> YOUR TASK
Below this line is the material. Write out only its lines from the one containing "left front paw: (176, 258)" through the one containing "right hip: (336, 88)", both kept, exactly.
▽
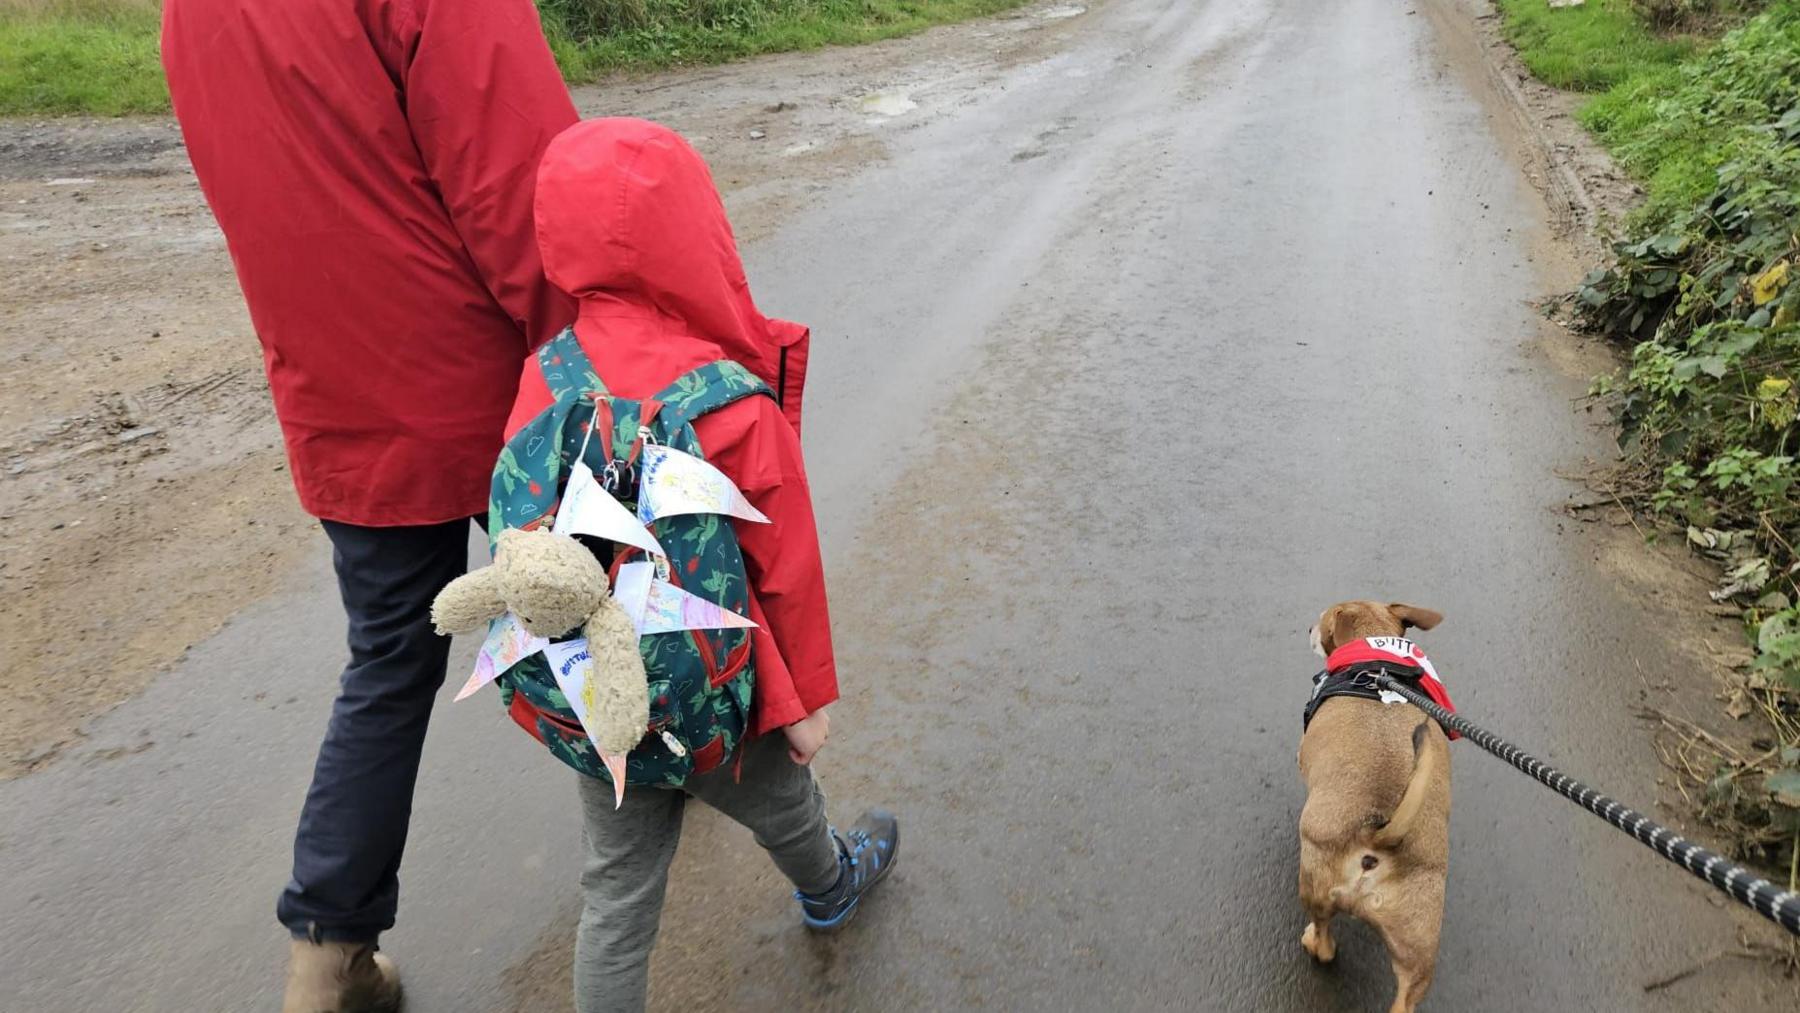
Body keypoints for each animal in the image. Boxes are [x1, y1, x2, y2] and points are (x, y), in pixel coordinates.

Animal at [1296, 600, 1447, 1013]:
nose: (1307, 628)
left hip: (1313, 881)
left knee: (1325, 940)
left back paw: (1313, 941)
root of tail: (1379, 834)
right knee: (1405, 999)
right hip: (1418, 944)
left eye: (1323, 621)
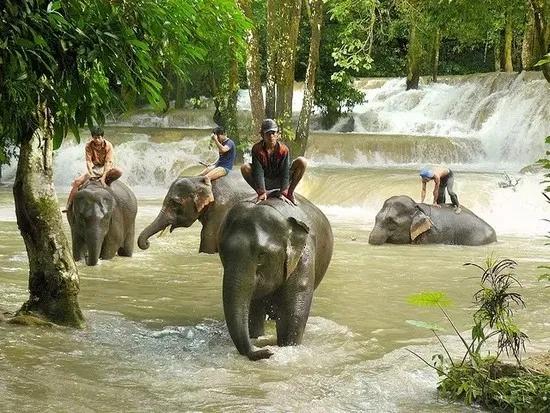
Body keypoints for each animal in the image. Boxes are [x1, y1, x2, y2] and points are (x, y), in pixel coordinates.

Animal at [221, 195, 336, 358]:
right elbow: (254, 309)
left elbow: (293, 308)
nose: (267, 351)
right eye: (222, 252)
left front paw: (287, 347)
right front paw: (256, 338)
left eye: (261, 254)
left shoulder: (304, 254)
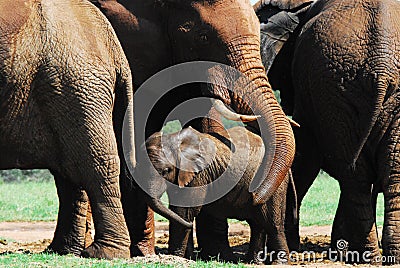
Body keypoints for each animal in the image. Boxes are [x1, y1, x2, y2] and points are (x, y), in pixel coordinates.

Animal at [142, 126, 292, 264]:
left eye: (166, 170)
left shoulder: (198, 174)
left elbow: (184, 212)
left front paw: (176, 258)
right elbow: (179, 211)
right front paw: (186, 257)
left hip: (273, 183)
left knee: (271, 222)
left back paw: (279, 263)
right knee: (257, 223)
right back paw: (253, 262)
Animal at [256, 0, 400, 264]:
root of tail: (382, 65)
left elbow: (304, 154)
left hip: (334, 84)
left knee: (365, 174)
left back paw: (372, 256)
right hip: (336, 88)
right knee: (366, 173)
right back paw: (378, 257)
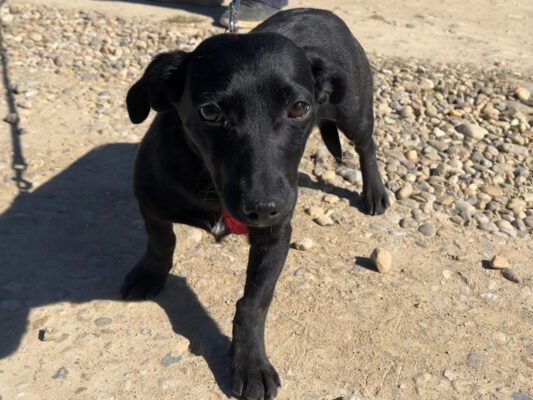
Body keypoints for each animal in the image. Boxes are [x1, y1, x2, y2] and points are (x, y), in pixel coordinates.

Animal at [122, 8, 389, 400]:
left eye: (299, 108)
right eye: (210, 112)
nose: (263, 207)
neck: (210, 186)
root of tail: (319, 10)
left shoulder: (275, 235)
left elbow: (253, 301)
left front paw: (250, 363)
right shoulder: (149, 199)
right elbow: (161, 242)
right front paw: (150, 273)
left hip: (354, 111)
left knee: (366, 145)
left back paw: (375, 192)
△
▽
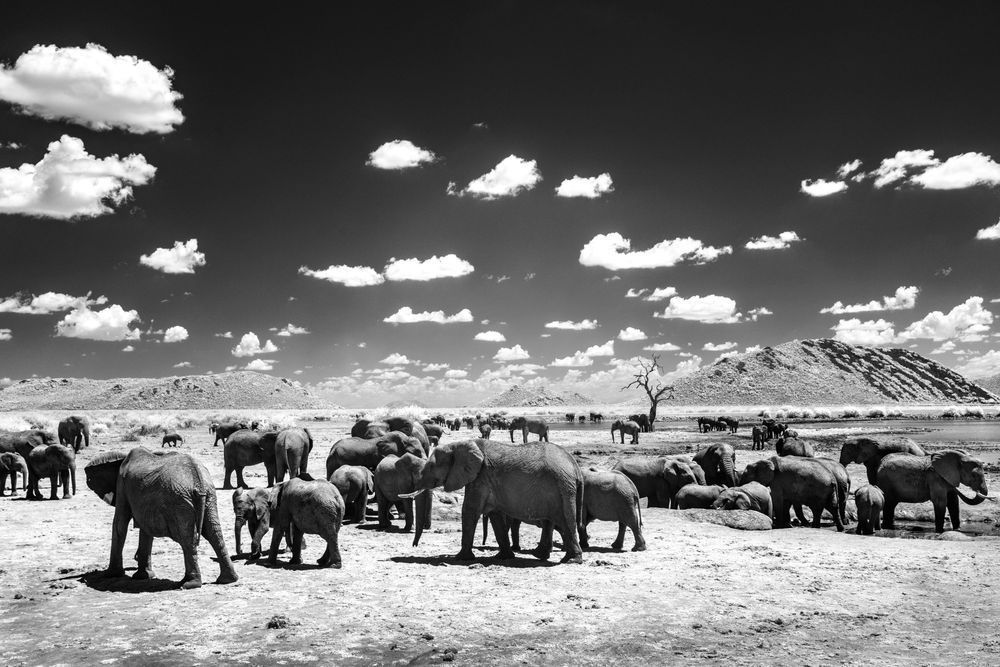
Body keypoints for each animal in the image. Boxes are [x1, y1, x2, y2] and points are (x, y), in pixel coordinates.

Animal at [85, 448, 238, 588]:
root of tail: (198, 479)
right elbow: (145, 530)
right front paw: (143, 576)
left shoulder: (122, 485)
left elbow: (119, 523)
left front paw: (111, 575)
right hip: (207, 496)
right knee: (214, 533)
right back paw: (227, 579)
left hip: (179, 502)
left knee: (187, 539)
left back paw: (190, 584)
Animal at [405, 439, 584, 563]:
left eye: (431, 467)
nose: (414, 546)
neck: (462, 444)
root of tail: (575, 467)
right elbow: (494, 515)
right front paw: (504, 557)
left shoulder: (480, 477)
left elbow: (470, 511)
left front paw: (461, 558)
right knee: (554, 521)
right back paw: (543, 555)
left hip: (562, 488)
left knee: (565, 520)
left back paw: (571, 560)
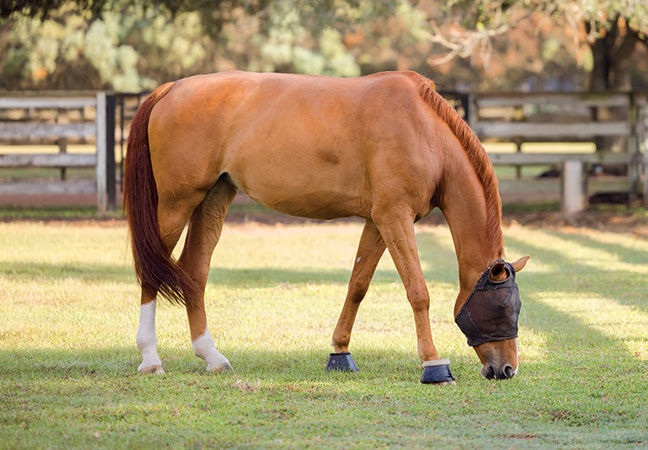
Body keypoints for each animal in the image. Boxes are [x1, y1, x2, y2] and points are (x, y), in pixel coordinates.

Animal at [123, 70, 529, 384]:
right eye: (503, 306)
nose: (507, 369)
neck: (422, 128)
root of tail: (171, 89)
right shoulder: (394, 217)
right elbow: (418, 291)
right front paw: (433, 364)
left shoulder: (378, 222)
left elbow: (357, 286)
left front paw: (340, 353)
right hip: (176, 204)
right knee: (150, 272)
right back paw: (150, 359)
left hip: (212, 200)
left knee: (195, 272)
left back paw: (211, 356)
△
> RESPONSE
left front paw: (176, 258)
right elbow: (179, 211)
right front paw: (186, 257)
left hip: (273, 183)
left knee: (271, 222)
left back paw: (279, 263)
right knee: (257, 223)
right back paw: (253, 262)
Animal at [256, 0, 400, 264]:
root of tail: (382, 65)
left elbow: (304, 154)
left hip: (334, 84)
left knee: (365, 174)
left back paw: (372, 256)
right hip: (336, 88)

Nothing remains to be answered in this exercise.